By Armen Zakarian
The leader of the Orinats Yerkir (Country of Law) party, Artur Baghdasarian, acknowledged on Saturday that he does not object to becoming the speaker of Armenia’s new parliament and securing other senior posts for his allies.
Baghdasarian, whose party will have the second largest faction in the National Assembly, is reportedly President Robert Kocharian’s preferred candidate for the job. However, his candidacy does not enjoy the full backing of two other major parties supporting Kocharian, hampering a post-election deal on a new Armenian government.
Asked about his chances of becoming parliament speaker, Baghdasarian said: “Everything depends on the outcome of the political negotiations.” He said the new speaker must have relevant political experience and be a consensus builder, implying that he meets those requirements.
“No political force has an absolute majority in the parliament,” the 34-year-old leader said in an interview with RFE/RL. “There has to be a process of political consultations and the truth should emerge from it.”
The strongest opposition to Baghdasarian comes from the ranks of Prime Minister Andranik Markarian’s Republican Party (HHK), the winner of the May 25 elections. The HHK will have 39 seats in the parliament against 22 seats obtained by Orinats Yerkir. Several newly elected Republican deputies told RFE/RL that they will not vote for Baghdasarian even under strong pressure from the presidential administration. They insisted that the parliament be headed by a member of their party.
Orinats Yerkir’s well-funded election campaign was largely based on strong criticism of the current HHK-led government. Baghdasarian charged in one of his campaign speeches that Armenia is governed by a corrupt “party of money,” prompting accusations of populism from both the Republicans and the Armenian opposition.

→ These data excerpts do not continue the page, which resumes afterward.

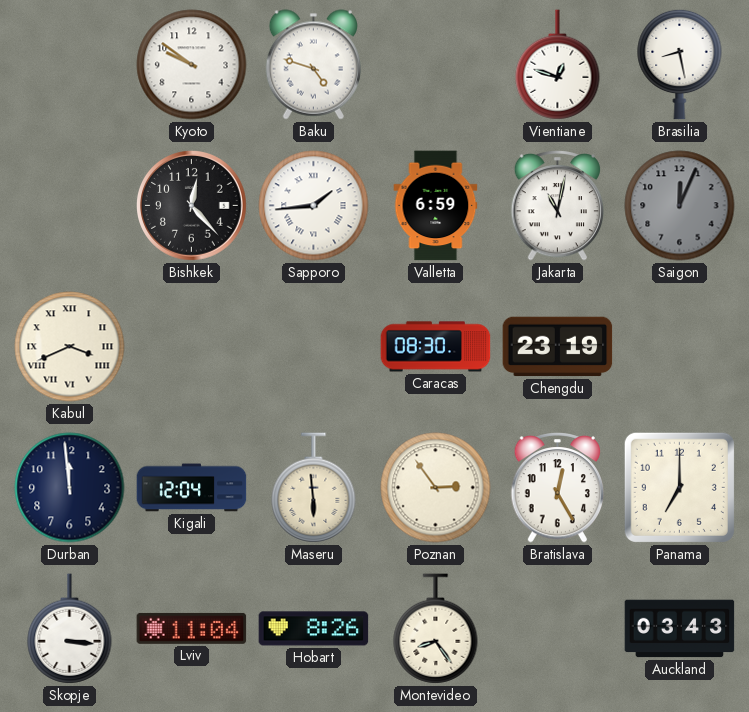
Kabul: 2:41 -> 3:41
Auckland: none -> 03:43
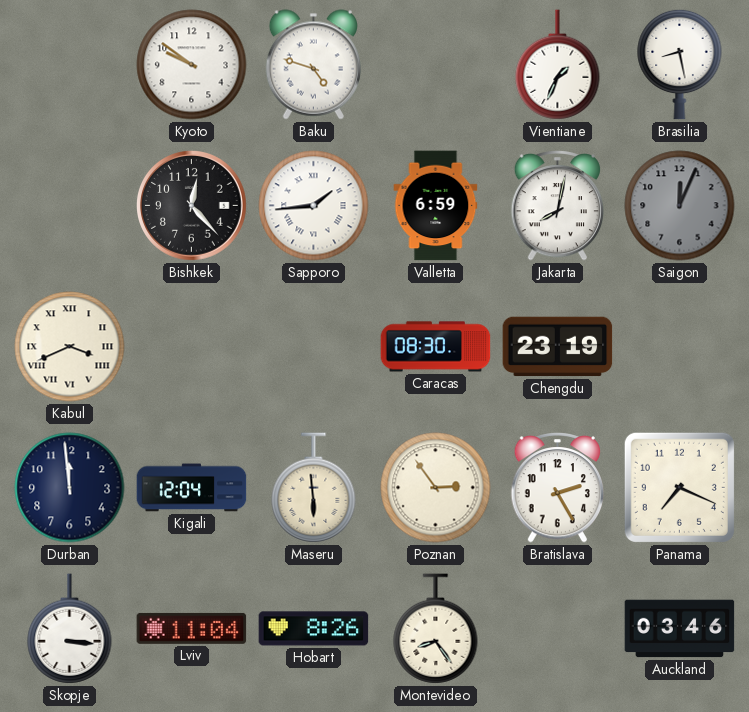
Vientiane: 12:48 -> 1:34
Jakarta: 11:02 -> 8:02
Bratislava: 12:25 -> 2:25
Panama: 7:00 -> 7:19
Auckland: 03:43 -> 03:46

The position of the third pro-Kocharian party, the Armenian Revolutionary Federation (Dashnaktsutyun), on the issue is less certain. Sources familiar with the ongoing inner-government bargaining claimed on Saturday that the presidential administration has offered the Dashnaks to run three government ministries and two Armenian regions in return for backing Baghdasarian. They have also been promised the posts of deputy speaker and chairmen of two parliament committees, the sources said, adding that a similar package has been offered to Orinats Yerkir.
Baghdasarian made it clear that his party must be represented in both the executive and legislative branches, but would not detail its expectations. “No agreement on the government’s composition has yet been reached because the talks are still going on,” he said.